先週の木・金、そして昨日・今日と1泊2日の2セットで計4日、茨城の大学で授業。先週の群馬の分とあわせて計6日、自分の中では久しぶりに「アウェーに乗り込んで試合する」ような感覚で授業をしてきました。


この6日間は色々な意味で発見が多く、「やってよかった」と思えるものでした・・・。おいおいその内容が紹介できればいいな、と考えています。



とりあえず、今日の発見について備忘録代わりに書いておこうと思います。それは、


彼らの文章題アレルギーがいかに深刻か


ということ。
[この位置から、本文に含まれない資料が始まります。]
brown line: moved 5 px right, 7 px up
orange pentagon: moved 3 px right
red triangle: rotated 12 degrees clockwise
茨城の大学では木・金と反応がよく、「これはいけるかも」と期待していたのですが、月曜に「文章題」のテーマに入ったとたん、


学生たちの熱がスッーとひいていく


様子が本当にはっきりわかりました(泣)。

見る見るうちに、学生達の目が曇っていくわけです。


それでは私も面白くないので、彼らのアレルギーの根本を探りたいなぁと、色々調査をしてみました。
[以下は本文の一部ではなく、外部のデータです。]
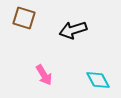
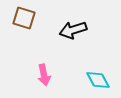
pink arrow: rotated 20 degrees clockwise
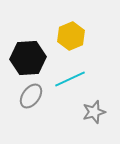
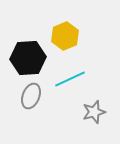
yellow hexagon: moved 6 px left
gray ellipse: rotated 15 degrees counterclockwise
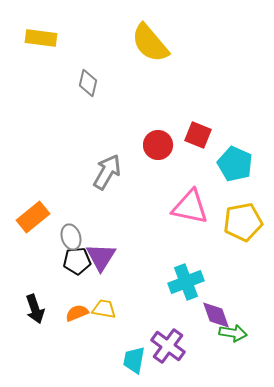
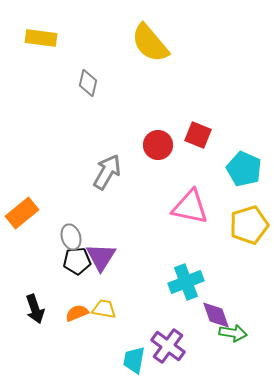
cyan pentagon: moved 9 px right, 5 px down
orange rectangle: moved 11 px left, 4 px up
yellow pentagon: moved 6 px right, 3 px down; rotated 6 degrees counterclockwise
で、今日一つの発見をしました。こんな問題を解いたとき・・・、


ある電車が、長さ690mの鉄橋を渡りはじめてから渡り終わるまでに35秒かかった。また、この電車が、同じ速さで長さ2610mのトンネルに完全に入ってから、先頭がトンネルを出始まるまでに115秒かかった。電車の長さと電車の速さを求めよ


 我々の感覚だと、「文章題攻略の第1歩は視覚化」であり、題意をよみとりながら実際に鉄橋やトンネルの絵を描いてみればよいと考える。
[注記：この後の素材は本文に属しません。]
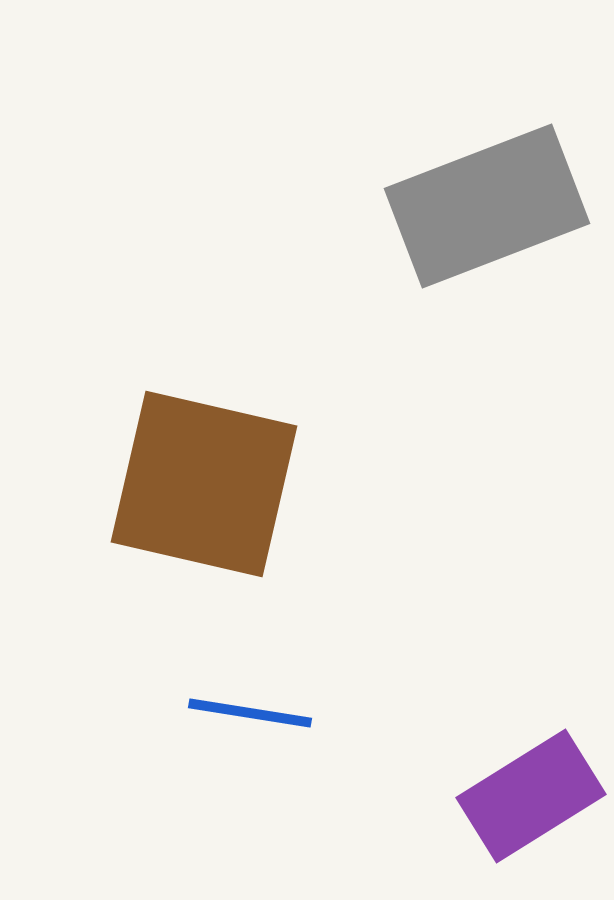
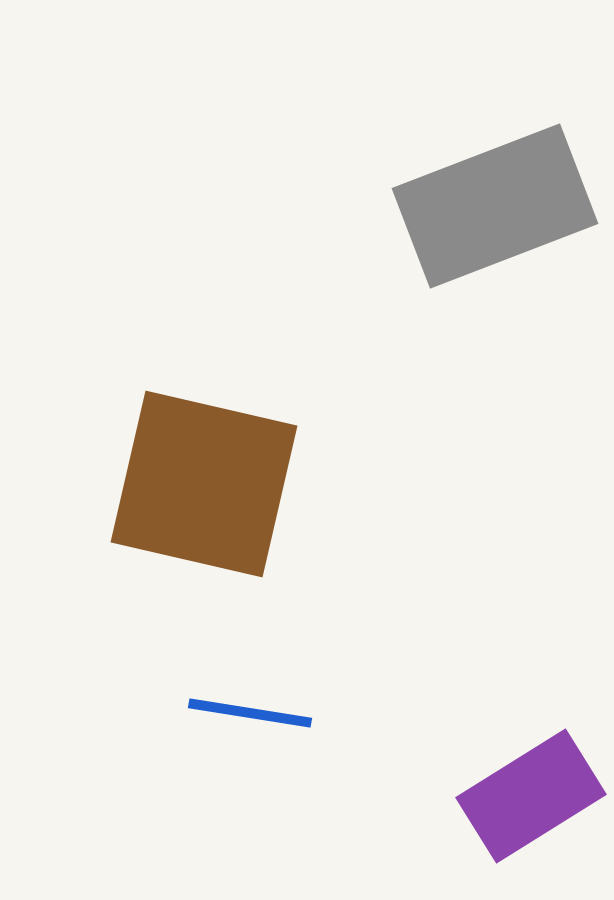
gray rectangle: moved 8 px right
ところが、今日の大学生に対して実際に絵を描いてみせ、説明した後に、


中学生のときにこういう絵を描いたことがある人?


と挙手させたら、なんと60名以上の在籍者に対してわずか4人。



それじゃあ出来るようになるはずない



わけです。「なるほど」と思って、自宅に戻ってから公務員試験対策の問題集を見てみれば


長さa、速さvの電車が、長さl(エル)の鉄橋にさしかかってから渡り終わるまでの時間をtとすると、a+l(エル)=vt である


と、公式がドカンと掲載されていてそれを用いて解く問題が数問。


中学生用の問題集にも、


通過時間=(鉄橋の長さ+電車の長さ)÷(電車の速さ)


なんて公式が載っているものがある。私は今までにこんな公式教えたことはない(笑)。



たぶん彼らはずっと、「このタイプにはこの公式」という1対1対応の暗記をずっとずっと続けてきたのだろうなと思います。そして大学生になった今でも、その勉強法がついてまわっている。


久しぶりに解くので公式なんて覚えているはずがない。

中学生のときにわけもわからず暗記し解かされてきたのでいい思い出がない。


そりゃあ、目が曇るのは理解できる(笑)。


「公式なんて覚えなくても絵を描けば解ける、しかも忘れない」


こんなアプローチをされて、彼らはビックリしたと思いますよ。「絵を描いたことがない」と言われて私もビックリしたけど。